Some bloggers are unprepared for the attention and don’t realize that what seems to be a disposable medium is anything but.
“It seems that although we tell people that the Internet is a public space, people just don’t get it,” said Susan B. Barnes, associate director of the Lab for Social Computing at the Rochester Institute for Technology, which studies social issues in computing. A blogger can erase a previous entry, but it’s often saved on an Internet server and remains visible for years to come. “If you have a journal, that’s your private journal, and it’s assumed that you can control your journal. But what if it’s online?”
White initially felt cloaked from public view by the vastness of the Internet, assuming that few people would be interested in his inner thoughts. But he was wrong: “You find out pretty quickly that a lot of people you don’t expect to read it, read it.”
Despite the element of risk, the relationships that develop between the writer and the audience can become very real, said Matthew G. Kirschenbaum, assistant professor of English at the University of Maryland, who studies blogs.
Pamela Hilger, for example, considers herself a member of a very tightknit community of dozens of people who read each others’ online journals — even though, after more than two years, most know her only by her first name.
“My father used to say, ‘You don’t air your dirty laundry in public,’ ” she said. But now Hilger, who lives in Los Gatos, Calif., said she shares nearly everything online, including photos of scars from the surgery she had after her lung cancer was diagnosed in June. “After I was diagnosed, the first people I turned to are my friends and journaling buddies,” said Hilger, who reads about 50 other blogs. “They’re never failing with support and encouragement.”
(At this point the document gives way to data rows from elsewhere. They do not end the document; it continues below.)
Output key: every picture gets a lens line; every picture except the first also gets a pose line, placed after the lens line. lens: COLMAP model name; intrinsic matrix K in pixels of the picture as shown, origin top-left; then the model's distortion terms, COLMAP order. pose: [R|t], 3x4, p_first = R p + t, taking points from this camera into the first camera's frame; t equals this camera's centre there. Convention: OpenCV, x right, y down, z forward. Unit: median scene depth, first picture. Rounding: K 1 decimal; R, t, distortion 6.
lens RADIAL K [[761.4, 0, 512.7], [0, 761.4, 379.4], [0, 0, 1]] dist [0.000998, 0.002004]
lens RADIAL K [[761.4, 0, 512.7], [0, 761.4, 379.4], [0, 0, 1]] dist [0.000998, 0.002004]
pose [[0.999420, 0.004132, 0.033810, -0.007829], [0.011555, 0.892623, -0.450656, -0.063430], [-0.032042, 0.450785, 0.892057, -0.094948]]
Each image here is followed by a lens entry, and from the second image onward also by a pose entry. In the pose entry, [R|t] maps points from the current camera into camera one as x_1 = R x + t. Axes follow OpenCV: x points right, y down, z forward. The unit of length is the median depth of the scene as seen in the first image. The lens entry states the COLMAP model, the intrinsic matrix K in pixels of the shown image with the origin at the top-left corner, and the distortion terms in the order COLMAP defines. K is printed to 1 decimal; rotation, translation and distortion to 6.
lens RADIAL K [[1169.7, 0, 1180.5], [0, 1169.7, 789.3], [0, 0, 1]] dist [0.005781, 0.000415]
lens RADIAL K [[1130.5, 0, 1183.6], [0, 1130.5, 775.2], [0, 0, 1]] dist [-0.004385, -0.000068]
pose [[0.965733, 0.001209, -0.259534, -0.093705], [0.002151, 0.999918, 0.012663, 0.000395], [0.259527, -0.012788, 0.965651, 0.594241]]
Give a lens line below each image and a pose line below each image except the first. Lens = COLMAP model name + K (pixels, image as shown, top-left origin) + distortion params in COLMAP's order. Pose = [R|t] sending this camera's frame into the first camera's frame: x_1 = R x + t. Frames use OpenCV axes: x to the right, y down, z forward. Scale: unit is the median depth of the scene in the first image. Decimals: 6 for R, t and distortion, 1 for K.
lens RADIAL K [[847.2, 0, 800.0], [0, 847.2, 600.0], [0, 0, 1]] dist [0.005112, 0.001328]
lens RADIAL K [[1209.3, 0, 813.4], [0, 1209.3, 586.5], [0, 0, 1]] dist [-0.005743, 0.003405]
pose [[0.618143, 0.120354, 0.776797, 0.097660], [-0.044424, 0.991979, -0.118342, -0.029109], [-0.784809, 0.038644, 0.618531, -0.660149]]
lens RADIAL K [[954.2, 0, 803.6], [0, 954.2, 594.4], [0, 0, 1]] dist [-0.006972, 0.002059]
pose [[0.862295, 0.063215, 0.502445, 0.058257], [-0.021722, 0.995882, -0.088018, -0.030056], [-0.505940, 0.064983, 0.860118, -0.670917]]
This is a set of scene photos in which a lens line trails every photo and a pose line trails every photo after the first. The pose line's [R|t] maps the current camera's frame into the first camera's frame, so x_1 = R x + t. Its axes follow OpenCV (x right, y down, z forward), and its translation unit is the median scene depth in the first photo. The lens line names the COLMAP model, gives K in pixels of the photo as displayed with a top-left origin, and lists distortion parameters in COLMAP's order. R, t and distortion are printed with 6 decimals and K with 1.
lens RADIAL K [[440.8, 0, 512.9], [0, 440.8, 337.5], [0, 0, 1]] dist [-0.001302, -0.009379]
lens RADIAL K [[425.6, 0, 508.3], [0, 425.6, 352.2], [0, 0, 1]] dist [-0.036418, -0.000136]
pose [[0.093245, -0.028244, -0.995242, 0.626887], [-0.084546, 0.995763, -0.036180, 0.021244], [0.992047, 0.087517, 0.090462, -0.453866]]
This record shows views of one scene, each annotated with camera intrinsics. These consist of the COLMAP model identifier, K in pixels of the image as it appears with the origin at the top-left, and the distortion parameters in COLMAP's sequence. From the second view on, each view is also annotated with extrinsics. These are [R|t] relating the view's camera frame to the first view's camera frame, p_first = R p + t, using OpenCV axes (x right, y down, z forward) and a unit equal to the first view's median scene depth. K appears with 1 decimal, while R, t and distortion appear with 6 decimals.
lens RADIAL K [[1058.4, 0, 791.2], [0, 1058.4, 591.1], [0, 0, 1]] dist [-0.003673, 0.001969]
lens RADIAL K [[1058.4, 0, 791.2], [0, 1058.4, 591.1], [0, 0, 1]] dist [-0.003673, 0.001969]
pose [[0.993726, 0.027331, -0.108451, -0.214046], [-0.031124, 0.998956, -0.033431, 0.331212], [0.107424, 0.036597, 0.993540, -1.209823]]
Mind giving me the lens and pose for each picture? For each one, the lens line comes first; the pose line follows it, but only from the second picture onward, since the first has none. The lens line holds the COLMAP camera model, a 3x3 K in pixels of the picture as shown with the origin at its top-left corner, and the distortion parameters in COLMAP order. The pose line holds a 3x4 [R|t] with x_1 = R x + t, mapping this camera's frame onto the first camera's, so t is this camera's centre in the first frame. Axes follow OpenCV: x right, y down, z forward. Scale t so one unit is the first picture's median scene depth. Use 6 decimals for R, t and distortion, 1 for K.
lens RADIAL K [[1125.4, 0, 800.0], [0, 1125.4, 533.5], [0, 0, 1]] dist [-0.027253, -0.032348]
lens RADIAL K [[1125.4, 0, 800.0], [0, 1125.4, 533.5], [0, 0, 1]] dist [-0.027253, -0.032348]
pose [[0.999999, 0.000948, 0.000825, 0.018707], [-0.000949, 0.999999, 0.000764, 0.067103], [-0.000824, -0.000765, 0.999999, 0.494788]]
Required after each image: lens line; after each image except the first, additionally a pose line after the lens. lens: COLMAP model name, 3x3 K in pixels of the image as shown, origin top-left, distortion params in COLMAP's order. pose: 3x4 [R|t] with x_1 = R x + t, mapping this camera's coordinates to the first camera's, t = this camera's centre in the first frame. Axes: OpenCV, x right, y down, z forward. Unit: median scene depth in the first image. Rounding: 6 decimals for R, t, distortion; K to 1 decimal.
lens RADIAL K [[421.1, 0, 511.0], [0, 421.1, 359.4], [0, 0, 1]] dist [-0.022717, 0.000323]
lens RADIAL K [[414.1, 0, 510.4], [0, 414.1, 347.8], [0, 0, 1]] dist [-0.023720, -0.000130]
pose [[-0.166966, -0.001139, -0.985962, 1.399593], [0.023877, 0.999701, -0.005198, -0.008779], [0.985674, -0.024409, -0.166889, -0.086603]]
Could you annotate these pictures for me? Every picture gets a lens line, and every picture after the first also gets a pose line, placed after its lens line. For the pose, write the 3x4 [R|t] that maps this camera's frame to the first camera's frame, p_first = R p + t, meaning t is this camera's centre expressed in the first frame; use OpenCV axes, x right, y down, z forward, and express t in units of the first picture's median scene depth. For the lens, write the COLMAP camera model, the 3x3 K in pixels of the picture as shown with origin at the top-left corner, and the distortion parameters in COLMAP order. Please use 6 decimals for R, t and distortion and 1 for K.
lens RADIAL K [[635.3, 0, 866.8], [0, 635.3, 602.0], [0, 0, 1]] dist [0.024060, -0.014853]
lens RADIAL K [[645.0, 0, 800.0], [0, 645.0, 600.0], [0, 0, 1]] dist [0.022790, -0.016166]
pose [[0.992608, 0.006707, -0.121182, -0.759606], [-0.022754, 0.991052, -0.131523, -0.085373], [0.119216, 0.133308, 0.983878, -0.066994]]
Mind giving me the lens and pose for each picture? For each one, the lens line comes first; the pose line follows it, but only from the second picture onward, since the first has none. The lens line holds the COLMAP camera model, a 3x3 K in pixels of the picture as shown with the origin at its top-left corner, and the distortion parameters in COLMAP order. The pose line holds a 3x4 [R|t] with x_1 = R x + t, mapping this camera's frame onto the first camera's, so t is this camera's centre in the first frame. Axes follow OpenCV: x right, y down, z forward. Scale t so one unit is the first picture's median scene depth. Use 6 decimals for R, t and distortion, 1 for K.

Her readers send e-mails if she doesn’t post daily messages. Some want to start an online fund to help pay her medical bills. When her fellow blogger’s brother split from his wife, several online friends drove hundreds of miles to save the man’s dogs from the pound where the wife had left them.
“With my blog, I’ve learned how to share things with people that are close to me,” including her sister and her 14-year-old daughter and 20-year-old son, she said. But of the 6,271 comments she has received over the years, most are from complete strangers who found her online. “Sometimes it’s easier to write about it to 1,000 strangers than to sit face to face with someone you know well.”